An old friend from the days of Hill & Barlow agrees that Goodheart is the soul of discretion.

Deval L. Patrick, a former member of the Board of Overseers who used to work with Goodheart, says that Goodheart is a close confidante to the president and members of Harvard's governing boards.

"That is a role that he's very good at because of his innate wisdom... and it's the kind of role that requires discretion," says Patrick, who is now the general counsel for Texaco. "If he was the kind of person who needed to be in the footlights, he wouldn't be very

happy. I don't think he needs all that....

I don't think glamour has ever been all that important to Marc."

"In hindsight--which is always 20/20--his interests are so varied," says Hope Goodheart. "I didn't really know what he'd be. I just thought he'd

be a success."

He is a success, from all accounts. But he's quiet about it.

Goodheart lives in Brookline with his wife Lisa and two daughters, 19-month-old Naomi and four and a half year-old Nina, a fabulously cute pair, according to colleagues. At home, they say, he enjoys playing the piano, a job at which he is--characteristically--

expert.

And he uses his writing skills for more than just his job: two years ago, his mother fondly recalls, he wrote her a parody of a Dr. Seuss story that was "just incredible."

His Own Man

That Goodheart should choose a job in which he is so well hidden seems to surprise few.

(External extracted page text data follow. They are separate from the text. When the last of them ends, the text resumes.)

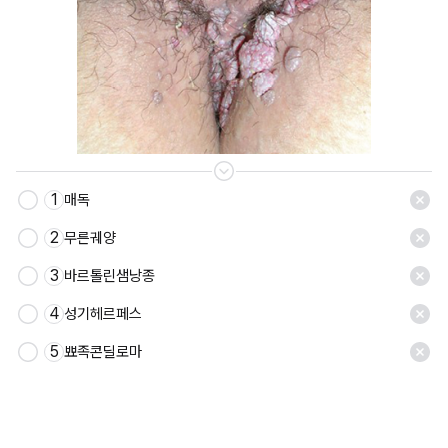
1
매독
저장
2
무른궤양
3
바르톨린샘낭종
4
성기헤르페스
5
뾰족콘딜로마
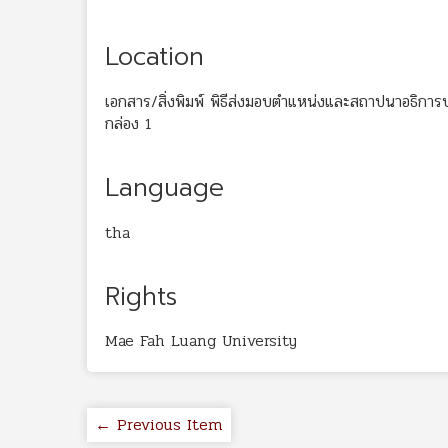
Location
เอกสาร/สิ่งพิมพ์ พิธีส่งมอบตำแหน่งและสถาปนาอธิการบ
กล่อง 1
Language
tha
Rights
Mae Fah Luang University
← Previous Item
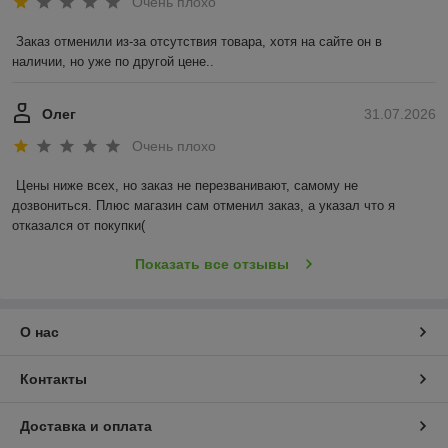
Очень плохо
Заказ отменили из-за отсутствия товара, хотя на сайте он в 
наличии, но уже по другой цене..
Олег
31.07.2026
Очень плохо
Цены ниже всех, но заказ не перезванивают, самому не 
дозвониться. Плюс магазин сам отменил заказ, а указал что я 
отказался от покупки(
Показать все отзывы
О нас
Контакты
Доставка и оплата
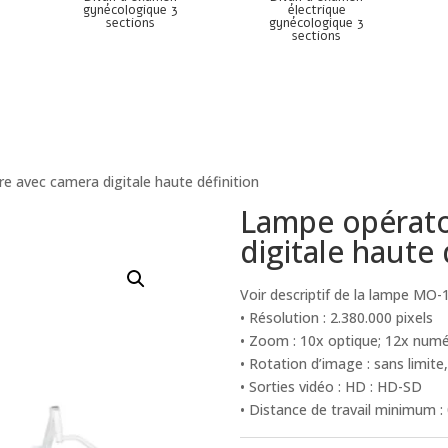
gynécologique 3
électrique
sections
gynécologique 3
sections
e avec camera digitale haute définition
Lampe opérato
digitale haute 
Voir descriptif de la lampe MO-
• Résolution : 2.380.000 pixels
• Zoom : 10x optique; 12x numé
• Rotation d’image : sans limit
• Sorties vidéo : HD : HD-SD
• Distance de travail minimum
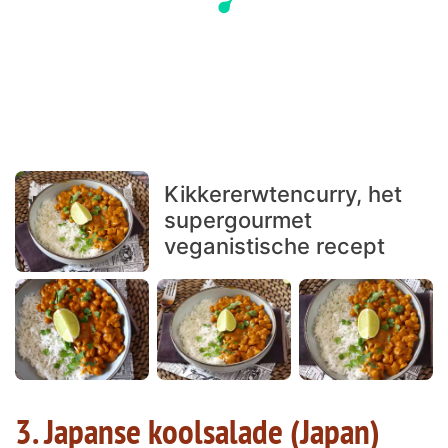
Kikkererwtencurry, het
supergourmet
veganistische recept
3. Japanse koolsalade (Japan)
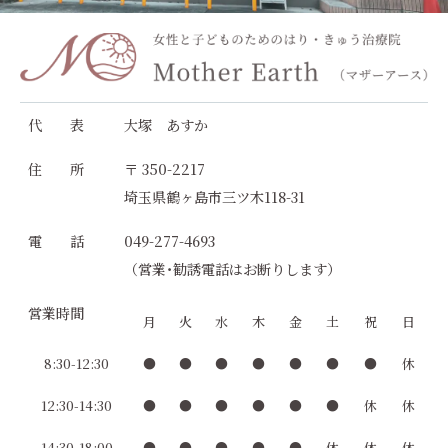
代 表
大塚 あすか
住 所
〒 350-2217
埼玉県鶴ヶ島市三ツ木118-31
電 話
049-277-4693
（営業･勧誘電話はお断りします）
営業時間
月
火
水
木
金
土
祝
日
8:30-12:30
●
●
●
●
●
●
●
休
12:30-14:30
●
●
●
●
●
●
休
休
14:30-18:00
●
●
●
●
●
休
休
休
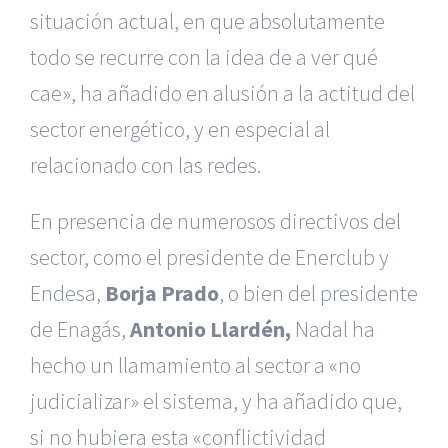
situación actual, en que absolutamente
todo se recurre con la idea de a ver qué
cae», ha añadido en alusión a la actitud del
sector energético, y en especial al
relacionado con las redes.
En presencia de numerosos directivos del
sector, como el presidente de Enerclub y
Endesa,
Borja Prado
, o bien del presidente
de Enagás,
Antonio Llardén,
Nadal ha
hecho un llamamiento al sector a «no
judicializar» el sistema, y ha añadido que,
si no hubiera esta «conflictividad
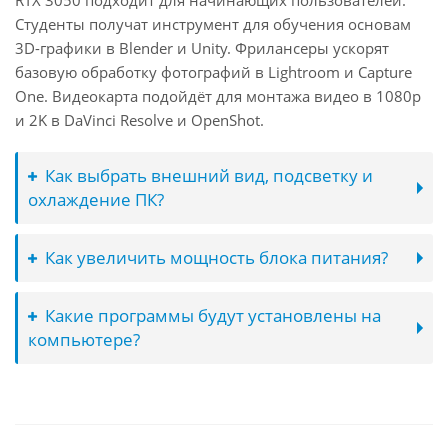
RTX 3050 подходит для начинающих пользователей.
Студенты получат инструмент для обучения основам
3D-графики в Blender и Unity. Фрилансеры ускорят
базовую обработку фотографий в Lightroom и Capture
One. Видеокарта подойдёт для монтажа видео в 1080p
и 2K в DaVinci Resolve и OpenShot.
Как выбрать внешний вид, подсветку и
охлаждение ПК?
Как увеличить мощность блока питания?
Какие программы будут установлены на
компьютере?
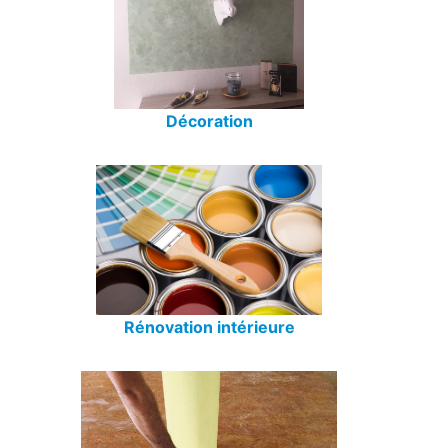
Décoration
Rénovation intérieure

"He clearly has an interest in the public sector or the non-profit

sector. It was pretty clear he wasn't going to end up in a large law

firm," says his Law Review colleague Nathanson. "He loved Harvard so much that he never left campus."

Patrick says that Harvard is lucky to have him.

"I don't think it's the last job he'll have," Patrick says. "He's better at most things than the people are who are doing them...I think harvard's lucky to have him."

Goodheart will refrain from offering his viewpoint on the search until the appropriate moment, Patrick predicts.

Indeed, Goodheart is known to be meticulous. He's present at search committee meetings and interviews. During the committee's search phase, he has sometimes even conducted interviews with top Harvard officials himself. During such interviews, he jots down information, a change from the Rudenstine search, in which officials did not take notes.

He will ensure that the University's search casts a broad net--"full and fair and inclusive," Patrick says.

"I think he will defer to the authority of the governing boards," he says. "I think if there's a real goof among the candidates he would gently and respectfully point that out."